Will Shaksper is forced to leave Stratford and live with the dregs of London.
When Will Shaksper took stock of his situation the next morning, he realised that he had got off lightly. He had gambled and lost. Now he would have to leave Stratford, but it would not be with the family, which had grown to three children already. He would have to try to make it alone, and let the others manage as best they could, at least for the time being. He explained the situation to Mary, packed what he could carry with him, and set off on foot in the direction of London without any real plan.
It took almost a month to get to London, even with a number of wagon rides along the way. He had but a few pounds in his pocket when he arrived and was forced to seek company among the dregs of the city who slept in the open and frequented the pubs in the more run down quarters of town. In this way he became drinking buddies with a group of actors, who were also having a hard time making ends meet, as jobs were scarce and the pay was minimal. He would follow them around, watch them perform in the open theatres, and drink with them afterwards.
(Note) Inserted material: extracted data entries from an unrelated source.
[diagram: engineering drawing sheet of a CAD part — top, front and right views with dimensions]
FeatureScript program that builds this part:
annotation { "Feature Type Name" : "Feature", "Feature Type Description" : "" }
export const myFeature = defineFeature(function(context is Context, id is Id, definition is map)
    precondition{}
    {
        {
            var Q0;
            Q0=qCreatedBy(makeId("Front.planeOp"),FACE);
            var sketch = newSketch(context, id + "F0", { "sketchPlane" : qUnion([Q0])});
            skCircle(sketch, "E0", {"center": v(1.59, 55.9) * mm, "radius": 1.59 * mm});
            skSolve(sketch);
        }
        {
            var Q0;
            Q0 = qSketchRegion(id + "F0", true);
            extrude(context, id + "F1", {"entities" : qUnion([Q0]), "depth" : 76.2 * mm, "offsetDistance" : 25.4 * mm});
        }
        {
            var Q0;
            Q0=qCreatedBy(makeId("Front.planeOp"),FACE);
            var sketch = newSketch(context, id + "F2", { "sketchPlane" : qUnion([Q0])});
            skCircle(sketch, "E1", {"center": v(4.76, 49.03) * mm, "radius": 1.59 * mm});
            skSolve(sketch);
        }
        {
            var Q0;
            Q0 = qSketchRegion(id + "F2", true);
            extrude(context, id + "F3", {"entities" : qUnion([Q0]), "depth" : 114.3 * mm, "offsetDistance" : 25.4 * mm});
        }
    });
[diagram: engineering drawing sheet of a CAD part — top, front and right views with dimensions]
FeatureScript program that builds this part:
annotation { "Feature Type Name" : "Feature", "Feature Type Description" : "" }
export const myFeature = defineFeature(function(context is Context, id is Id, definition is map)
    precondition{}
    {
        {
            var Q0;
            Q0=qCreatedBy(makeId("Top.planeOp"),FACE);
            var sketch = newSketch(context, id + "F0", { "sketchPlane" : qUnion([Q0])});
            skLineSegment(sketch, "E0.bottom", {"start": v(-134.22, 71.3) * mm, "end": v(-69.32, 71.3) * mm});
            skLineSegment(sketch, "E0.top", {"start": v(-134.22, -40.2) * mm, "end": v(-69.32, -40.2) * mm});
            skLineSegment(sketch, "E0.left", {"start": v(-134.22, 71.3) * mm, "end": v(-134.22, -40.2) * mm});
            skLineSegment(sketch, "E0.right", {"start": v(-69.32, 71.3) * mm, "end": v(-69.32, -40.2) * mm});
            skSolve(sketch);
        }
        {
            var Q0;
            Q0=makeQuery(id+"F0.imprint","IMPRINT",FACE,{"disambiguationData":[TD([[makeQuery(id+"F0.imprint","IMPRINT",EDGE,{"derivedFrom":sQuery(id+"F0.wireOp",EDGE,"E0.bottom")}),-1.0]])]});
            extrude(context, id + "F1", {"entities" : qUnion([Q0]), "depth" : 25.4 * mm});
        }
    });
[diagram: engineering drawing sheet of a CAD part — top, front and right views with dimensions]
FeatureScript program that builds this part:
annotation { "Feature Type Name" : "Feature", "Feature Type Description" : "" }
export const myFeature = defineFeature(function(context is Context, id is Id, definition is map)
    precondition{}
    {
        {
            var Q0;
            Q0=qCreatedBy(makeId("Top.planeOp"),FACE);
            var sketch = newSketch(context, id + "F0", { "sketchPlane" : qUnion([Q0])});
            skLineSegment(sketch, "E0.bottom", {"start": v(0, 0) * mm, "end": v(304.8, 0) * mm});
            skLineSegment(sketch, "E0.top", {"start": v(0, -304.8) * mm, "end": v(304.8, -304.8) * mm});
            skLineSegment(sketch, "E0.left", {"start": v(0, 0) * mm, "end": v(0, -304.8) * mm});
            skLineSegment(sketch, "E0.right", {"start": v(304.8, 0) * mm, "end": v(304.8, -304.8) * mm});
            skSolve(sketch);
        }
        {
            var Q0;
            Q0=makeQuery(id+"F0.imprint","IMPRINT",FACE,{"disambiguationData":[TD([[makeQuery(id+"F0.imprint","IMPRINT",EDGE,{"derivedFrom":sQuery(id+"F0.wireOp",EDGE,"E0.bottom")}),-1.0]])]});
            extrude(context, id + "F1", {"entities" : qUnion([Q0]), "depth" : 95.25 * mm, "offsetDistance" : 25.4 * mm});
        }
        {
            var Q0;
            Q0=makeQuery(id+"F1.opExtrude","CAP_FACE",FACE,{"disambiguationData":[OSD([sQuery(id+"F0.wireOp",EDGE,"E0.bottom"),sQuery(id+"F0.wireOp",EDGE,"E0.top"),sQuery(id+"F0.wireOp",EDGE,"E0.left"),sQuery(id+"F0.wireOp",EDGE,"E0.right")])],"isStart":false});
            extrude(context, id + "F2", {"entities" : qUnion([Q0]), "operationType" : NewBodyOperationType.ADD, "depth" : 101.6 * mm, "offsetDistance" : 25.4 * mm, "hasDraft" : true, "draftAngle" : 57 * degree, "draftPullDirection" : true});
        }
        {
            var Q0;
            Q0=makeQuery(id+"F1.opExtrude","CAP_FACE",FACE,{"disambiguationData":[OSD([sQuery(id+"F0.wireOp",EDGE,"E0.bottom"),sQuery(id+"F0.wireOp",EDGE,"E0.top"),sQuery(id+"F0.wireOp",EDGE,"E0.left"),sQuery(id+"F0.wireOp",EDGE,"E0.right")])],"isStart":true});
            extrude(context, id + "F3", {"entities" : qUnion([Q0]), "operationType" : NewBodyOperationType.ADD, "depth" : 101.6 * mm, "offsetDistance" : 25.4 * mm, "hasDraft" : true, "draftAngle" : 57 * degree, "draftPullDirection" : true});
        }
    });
Being desperate for money, he began approaching some of the more well-to-do patrons of the theatres and offering to take care of their horses for a small fee while they watched the entertainment. It was not a lucrative occupation, but gradually it gave him a regular if small source of income, enough to keep him off the streets, and soon he could afford to rent a modest room. He could even afford to pay for the drinks once in a while and became accepted by his actor buddies as part of their scene, though he was constantly teased about his heavy Stratford dialect, which was almost incomprehensible to Londoners.
After several months in the city, a number of Will Shaksper’s buddies were acting in a play organised by the popular Richard Burbage, one of the leading young actors of the city, and son of the theatre manager and owner James Burbage, who had worked with Leicester and Francis on the Kenilworth Revels. Burbage wanted some additional bodies for the background of a scene, and they suggested he use Will, who took on a minor walk-on role. Afterwards, having a drink with the fellows at the nearby pub, Burbage had his first contact with Shaksper.
“That is a strange name,” said Burbage, “Shaksper. Where does it come from?”
“I am told it comes from me great grandfather who immigrated from France, and was called Jacques Pierre,” said Shaksper, slurring the two words together and voicing the normally silent French ‘s’ in ‘Jacques’ so it sounded like ‘Shakspierre’.
Burbage did not quite get it. “He means ‘Jacques Pierre’,” said one of the actors, pronouncing the French name properly.
“Ahhhhh,” laughed Burbage, as he made the connection. “Jacques Pierre! Of course! I love it! I love it! Well, welcome to the world of acting, Jacques Pierre. Perhaps we can use you another time. But you will have to work on that dialect before we will let you speak.” They all chuckled, and from that day onward, Burbage consistently called Will ‘Jacques Pierre’.